En ce qui a trait à ce léger repli sur les marchés, Spotify ne fait pas de corrélation avec l’impact des critiques essuyées sur la désinformation dont la plateforme fait l’objet, particulièrement le fameux balado de Joe Rogan, qui attire une moyenne de 11 millions d’utilisateurs. Le big boss trentenaire (et milliardaire!) Daniel Ek se dit à la recherche d’un « équilibre entre l’expression créative et la sûreté de nos utilisateurs ». Ben coudon… Mark Zuckerberg, qui a fait bien pire que Spotify en matière de désinformation avec Meta / Facebook, nous a déjà fait cette promesse loin d’être évidente à tenir. Ces plateformes géantes ne sont-elles pas des créatures multiformes aux millions de tentacules, dont les dérives sont extrêmement difficiles à gérer?
Quoi qu’il en soit, promet-on chez Spotify, tous les balados traitant de près ou de loin la pandémie seraient désormais liés à des informations scientifiquement crédibles. Or, on sait que Joe Rogan a énormément de succès à interviewer les moutons noirs de la science, soit des chercheurs ou théoriciens réprouvés par la communauté scientifique ou les organismes officiels, comme l’Organisation mondiale de la santé (OMS). Des vedettes de cette zone dissidente, tels le virologue Robert Malone ou le psychologue et chercheur Jordan Peterson, conspués par leurs pairs pour leur opposition à différents consensus scientifiques, représentent pour plusieurs ceux qui disent « les vraies affaires » que camoufle le pouvoir institutionnel.
Quoi qu’on pense de ces errances éthiques ou encore de l’opposition au consensus scientifique, doit-on prévoir un vaste exode des usagers de Spotify ou des artistes de la musique dont on sait la rémunération famélique côté streaming, sauf une infime minorité de multimillionnaires parvenus?
Le scandale de la désinformation chez Spotify, plus complexe qu’il n’y paraît, serait-il un véritable déclencheur, révélateur du traitement inéquitable de la création au profit de la diffusion en ligne?
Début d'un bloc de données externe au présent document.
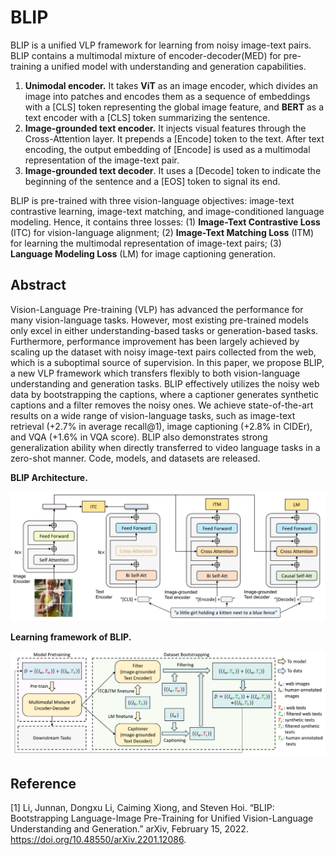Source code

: # BLIP

BLIP is a unified VLP framework for learning from noisy image-text pairs. BLIP contains a multimodal mixture of encoder-decoder(MED) for pre-training a unified model with understanding and generation capabilities.

1. **Unimodal encoder.** It takes **ViT** as an image encoder, which divides an image into patches and encodes them as a sequence of embeddings with a [CLS] token representing the global image feature, and **BERT** as a text encoder with a [CLS] token summarizing the sentence.
2. **Image-grounded text encoder.** It injects visual features through the Cross-Attention layer. It prepends a [Encode] token to the text. After text encoding, the output embedding of [Encode] is used as a multimodal representation of the image-text pair.
3. **Image-grounded text decoder**. It uses a [Decode] token to indicate the beginning of the sentence and a [EOS] token to signal its end.

BLIP is pre-trained with three vision-language objectives: image-text contrastive learning, image-text matching, and image-conditioned language modeling. Hence, it contains three losses: (1) **Image-Text Contrastive Loss** (ITC) for vision-language alignment; (2) **Image-Text Matching Loss** (ITM) for learning the multimodal representation of image-text pairs; (3) **Language Modeling Loss** (LM) for image captioning generation.



## Abstract

Vision-Language Pre-training (VLP) has advanced the performance for many vision-language tasks. However, most existing pre-trained models only excel in either understanding-based tasks or generation-based tasks. Furthermore, performance improvement has been largely achieved by scaling up the dataset with noisy image-text pairs collected from the web, which is a suboptimal source of supervision. In this paper, we propose BLIP, a new VLP framework which transfers flexibly to both vision-language understanding and generation tasks. BLIP effectively utilizes the noisy web data by bootstrapping the captions, where a captioner generates synthetic captions and a filter removes the noisy ones. We achieve state-of-the-art results on a wide range of vision-language tasks, such as image-text retrieval (+2.7% in average recall@1), image captioning (+2.8% in CIDEr), and VQA (+1.6% in VQA score). BLIP also demonstrates strong generalization ability when directly transferred to video language tasks in a zero-shot manner. Code, models, and datasets are released.

**BLIP Architecture.**

![BLIP](./assets/BLIP.png)

**Learning framework of BLIP.**

![Learning Framework of BLIP](./assets/BLIP-learning-framework.png)



## Reference

[1] Li, Junnan, Dongxu Li, Caiming Xiong, and Steven Hoi. “BLIP: Bootstrapping Language-Image Pre-Training for Unified Vision-Language Understanding and Generation.” arXiv, February 15, 2022. https://doi.org/10.48550/arXiv.2201.12086.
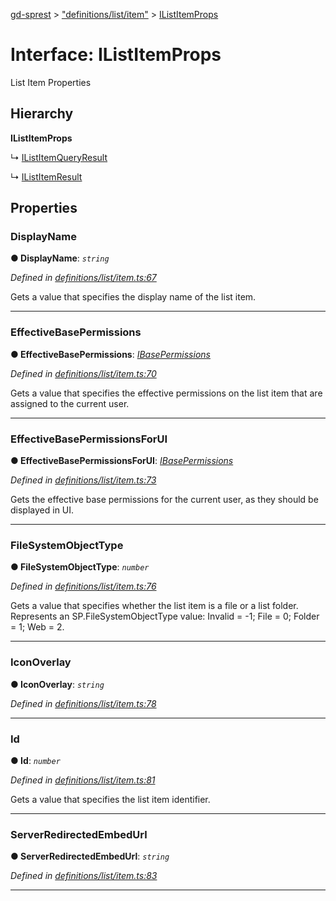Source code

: [gd-sprest](../README.md) > ["definitions/list/item"](../modules/_definitions_list_item_.md) > [IListItemProps](../interfaces/_definitions_list_item_.ilistitemprops.md)



# Interface: IListItemProps


List Item Properties

## Hierarchy

**IListItemProps**

↳  [IListItemQueryResult](_definitions_list_item_.ilistitemqueryresult.md)




↳  [IListItemResult](_definitions_list_item_.ilistitemresult.md)









## Properties
<a id="displayname"></a>

###  DisplayName

**●  DisplayName**:  *`string`* 

*Defined in [definitions/list/item.ts:67](https://github.com/gunjandatta/sprest/blob/3de79f1/src/definitions/list/item.ts#L67)*



Gets a value that specifies the display name of the list item.




___

<a id="effectivebasepermissions"></a>

###  EffectiveBasePermissions

**●  EffectiveBasePermissions**:  *[IBasePermissions](_definitions_lib_types_.ibasepermissions.md)* 

*Defined in [definitions/list/item.ts:70](https://github.com/gunjandatta/sprest/blob/3de79f1/src/definitions/list/item.ts#L70)*



Gets a value that specifies the effective permissions on the list item that are assigned to the current user.




___

<a id="effectivebasepermissionsforui"></a>

###  EffectiveBasePermissionsForUI

**●  EffectiveBasePermissionsForUI**:  *[IBasePermissions](_definitions_lib_types_.ibasepermissions.md)* 

*Defined in [definitions/list/item.ts:73](https://github.com/gunjandatta/sprest/blob/3de79f1/src/definitions/list/item.ts#L73)*



Gets the effective base permissions for the current user, as they should be displayed in UI.




___

<a id="filesystemobjecttype"></a>

###  FileSystemObjectType

**●  FileSystemObjectType**:  *`number`* 

*Defined in [definitions/list/item.ts:76](https://github.com/gunjandatta/sprest/blob/3de79f1/src/definitions/list/item.ts#L76)*



Gets a value that specifies whether the list item is a file or a list folder. Represents an SP.FileSystemObjectType value: Invalid = -1; File = 0; Folder = 1; Web = 2.




___

<a id="iconoverlay"></a>

###  IconOverlay

**●  IconOverlay**:  *`string`* 

*Defined in [definitions/list/item.ts:78](https://github.com/gunjandatta/sprest/blob/3de79f1/src/definitions/list/item.ts#L78)*





___

<a id="id"></a>

###  Id

**●  Id**:  *`number`* 

*Defined in [definitions/list/item.ts:81](https://github.com/gunjandatta/sprest/blob/3de79f1/src/definitions/list/item.ts#L81)*



Gets a value that specifies the list item identifier.




___

<a id="serverredirectedembedurl"></a>

###  ServerRedirectedEmbedUrl

**●  ServerRedirectedEmbedUrl**:  *`string`* 

*Defined in [definitions/list/item.ts:83](https://github.com/gunjandatta/sprest/blob/3de79f1/src/definitions/list/item.ts#L83)*





___


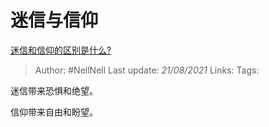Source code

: # 迷信与信仰
[迷信和信仰的区别是什么?](https://www.zhihu.com/question/20175782/answer/1893474874)

> Author: #NellNell
Last update: *21/08/2021*
Links:
Tags:

迷信带来恐惧和绝望。

信仰带来自由和盼望。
À suivre… Des données subséquentes nous permettront peut-être de nous faire une tête à ce titre. Pour l’instant, en tout cas, il est trop tôt pour affirmer quoi que ce soit… pendant que d’aucuns voient dans ces gestes posés par les « vieux artistes » un combat d’arrière-garde. Les plus méprisants vont jusqu’à s’en moquer, annonçant à la blague la défection imminente d’Alys Robi, Frank Sinatra ou Jean-Sébastien Bach. C’est dire…
Ce texte s’inspire de données publiées par AFP, Les Affaires et CBC.